The UK has an interesting Smart Meter infrastructure model. Data from all the country’s Smart Meters will flow to a centralised data repository (called the DCC), from where, energy retailers will pull the data for billing purposes. The beauty of this system is that consumers dictate who has access to their data, and so switching energy providers, is not held up by data ownership issues.

The build-out of this system is still at very early stages with RFP’s expected towards the end of the year but SAP and Logica have come out of the blocks early with an announcement that they are going to put in a joint bid to become the data service provider for the DCC.
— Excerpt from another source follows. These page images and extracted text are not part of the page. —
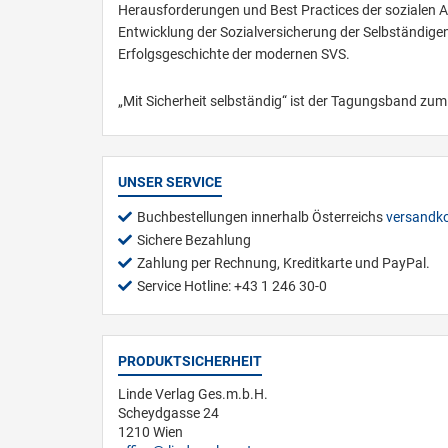
Herausforderungen und Best Practices der sozialen A
Entwicklung der Sozialversicherung der Selbständigen 
Erfolgsgeschichte der modernen SVS.
„Mit Sicherheit selbständig“ ist der Tagungsband zu
UNSER SERVICE
Buchbestellungen innerhalb Österreichs
versandko
Sichere Bezahlung
Zahlung per Rechnung, Kreditkarte und PayPal.
Service Hotline: +43 1 246 30-0
PRODUKTSICHERHEIT
Linde Verlag Ges.m.b.H.
Scheydgasse 24
1210 Wien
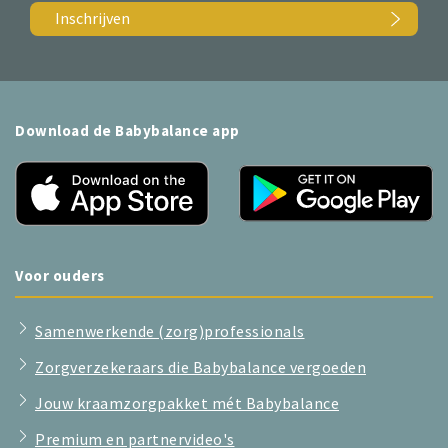
Inschrijven
Download de Babybalance app
Voor ouders
Samenwerkende (zorg)professionals
Zorgverzekeraars die Babybalance vergoeden
Jouw kraamzorgpakket mét Babybalance
Premium en partnervideo's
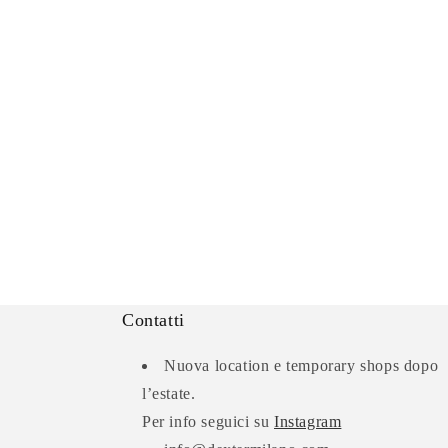
z
i
o
n
e
:
Contatti
Nuova location e temporary shops dopo
l’estate.
Per info seguici su
Instagram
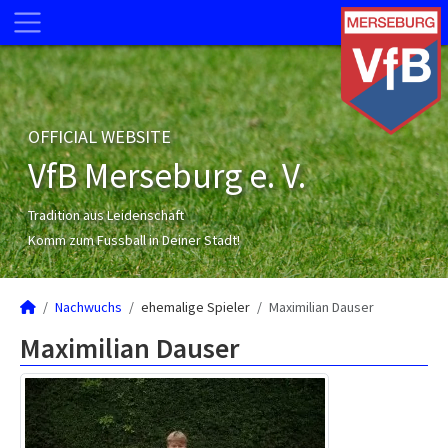
OFFICIAL WEBSITE
VfB Merseburg e. V.
Tradition aus Leidenschaft
Komm zum Fussball in Deiner Stadt!
Nachwuchs
ehemalige Spieler
Maximilian Dauser
Maximilian Dauser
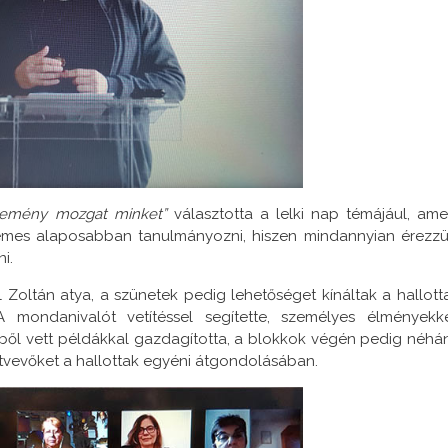
remény mozgat minket”
választotta a lelki nap témájául, ame
demes alaposabban tanulmányozni, hiszen mindannyian érezzü
i.
l Zoltán atya, a szünetek pedig lehetőséget kínáltak a hallott
 mondanivalót vetítéssel segítette, személyes élményekke
éből vett példákkal gazdagította, a blokkok végén pedig néhá
ztvevőket a hallottak egyéni átgondolásában.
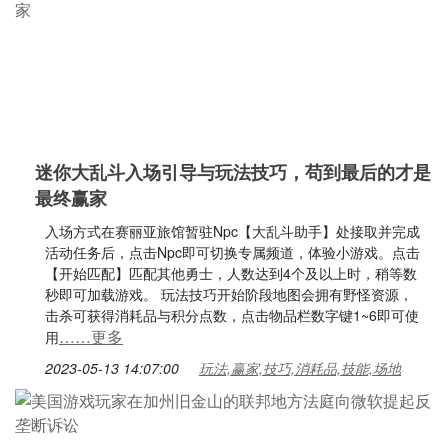
迷你大乱斗入场引导与玩法技巧，苟到最后的才是
最终赢家
入场方式在赛丽亚旅馆暂驻Npc【大乱斗助手】处接取并完成
活动任务后，点击Npc即可切换专属频道，体验小游戏。点击
【开始匹配】匹配其他勇士，人数达到4个及以上时，稍等数
秒即可加载游戏。 玩法技巧开始阶段地图会拥有野怪资源，
击杀可获得消耗品与积分点数，点击物品栏数字键1~6即可使
……更多
用
2023-05-13 14:07:00
玩法,赢家,技巧,消耗品,技能,场地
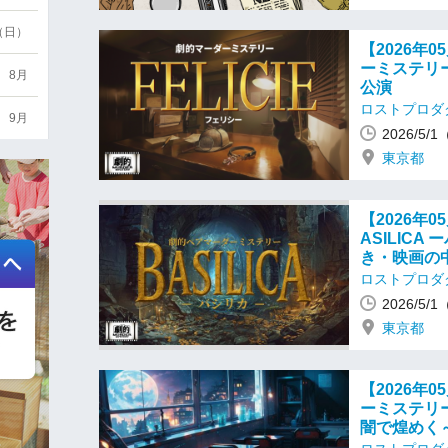
6（日）
【2026年
ーミステリー
8月
公演
ロストプロダ
9月
2026/5
東京都
【2026年
ASILIC
き・映画の
ロストプロダ
2026/5
東京都
【2026年
ーミステリ
闇で煌めく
Logica and SAP are both heavily involved in the utilities sector in the UK, so it makes sense for them to bid for this – the interesting aspect is that they agreed to bid together and that their joint bid is exclusive.

The six main suppliers in the UK are all either involved in trials, or in the process of starting to trial smart meters. All six are using Logica’s head-end system for their trials, so if Logica and SAP win the bid, the transition to the DCC system should be relatively painless.

Talking to Tara McGeehan, Logica’s Head of Utilities UK on Monday, she said that the idea behind the bid was to move the debate away from technology and comms, onto the power of the data to affect things like micro-generation, energy efficiency and smart grids.

Having seen Centrica’s Smart Meter Analytics application, which runs on SAP’s HANA, earlier this year, the proposition that there is gold in them thar data, certainly rings true.